# Task statement
Of the lines in the data below, write out exactly those from the one holding "10: (169, 44)" through the one holding "31: (67, 60)", both included.

### Records for this task

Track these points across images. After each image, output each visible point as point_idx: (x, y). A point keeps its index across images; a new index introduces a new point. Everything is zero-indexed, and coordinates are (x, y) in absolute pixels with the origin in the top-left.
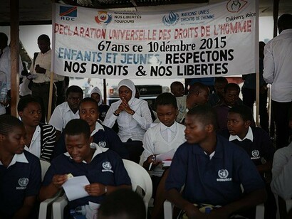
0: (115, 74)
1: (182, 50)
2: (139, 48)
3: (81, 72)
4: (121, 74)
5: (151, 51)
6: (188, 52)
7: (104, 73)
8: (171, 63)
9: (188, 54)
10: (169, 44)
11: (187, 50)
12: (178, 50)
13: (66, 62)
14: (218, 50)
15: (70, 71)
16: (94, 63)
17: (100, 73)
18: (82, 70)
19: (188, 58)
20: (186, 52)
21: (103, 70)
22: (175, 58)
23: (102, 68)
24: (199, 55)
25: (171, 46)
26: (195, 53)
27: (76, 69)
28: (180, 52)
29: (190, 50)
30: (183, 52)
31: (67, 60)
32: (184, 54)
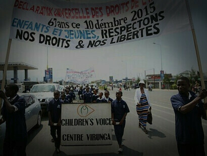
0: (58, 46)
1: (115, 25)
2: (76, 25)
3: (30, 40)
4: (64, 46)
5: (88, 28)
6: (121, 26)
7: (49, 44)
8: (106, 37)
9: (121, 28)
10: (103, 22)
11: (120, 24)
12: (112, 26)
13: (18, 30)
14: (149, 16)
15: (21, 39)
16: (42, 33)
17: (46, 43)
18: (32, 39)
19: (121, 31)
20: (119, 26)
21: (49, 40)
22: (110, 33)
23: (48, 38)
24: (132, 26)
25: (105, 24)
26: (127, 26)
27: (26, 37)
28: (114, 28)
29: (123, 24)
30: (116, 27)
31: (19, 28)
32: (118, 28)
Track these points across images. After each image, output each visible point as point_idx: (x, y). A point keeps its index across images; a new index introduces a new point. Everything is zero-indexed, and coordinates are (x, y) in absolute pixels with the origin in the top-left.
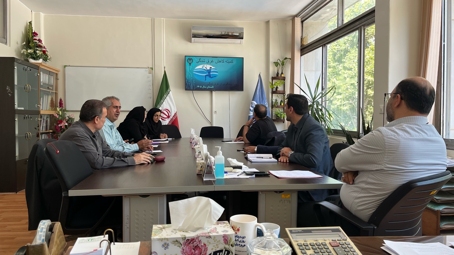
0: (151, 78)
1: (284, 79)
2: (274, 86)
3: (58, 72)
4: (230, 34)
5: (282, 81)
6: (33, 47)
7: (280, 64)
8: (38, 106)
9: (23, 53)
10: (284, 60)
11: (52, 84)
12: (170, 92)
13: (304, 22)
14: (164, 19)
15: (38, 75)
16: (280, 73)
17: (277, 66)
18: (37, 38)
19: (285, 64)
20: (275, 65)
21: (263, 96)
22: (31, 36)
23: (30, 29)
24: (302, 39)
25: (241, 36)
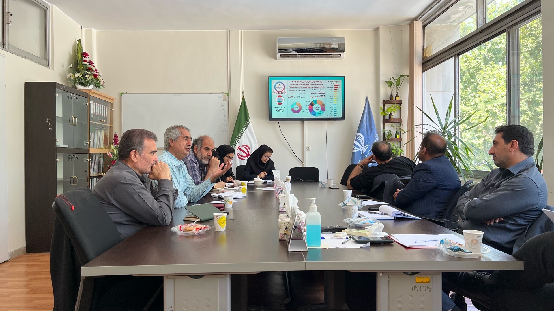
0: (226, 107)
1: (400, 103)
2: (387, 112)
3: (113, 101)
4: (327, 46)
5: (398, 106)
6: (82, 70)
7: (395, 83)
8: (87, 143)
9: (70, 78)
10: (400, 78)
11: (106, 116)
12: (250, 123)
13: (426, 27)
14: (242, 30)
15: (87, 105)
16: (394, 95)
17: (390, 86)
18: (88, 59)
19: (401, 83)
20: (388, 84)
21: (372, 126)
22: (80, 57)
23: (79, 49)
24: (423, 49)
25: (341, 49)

######

# Task response
10: (169, 44)
11: (187, 50)
12: (178, 50)
13: (66, 62)
14: (218, 50)
15: (70, 71)
16: (94, 63)
17: (100, 73)
18: (82, 70)
19: (188, 58)
20: (186, 52)
21: (103, 70)
22: (175, 58)
23: (102, 68)
24: (199, 55)
25: (171, 46)
26: (195, 53)
27: (76, 69)
28: (180, 52)
29: (190, 50)
30: (183, 52)
31: (67, 60)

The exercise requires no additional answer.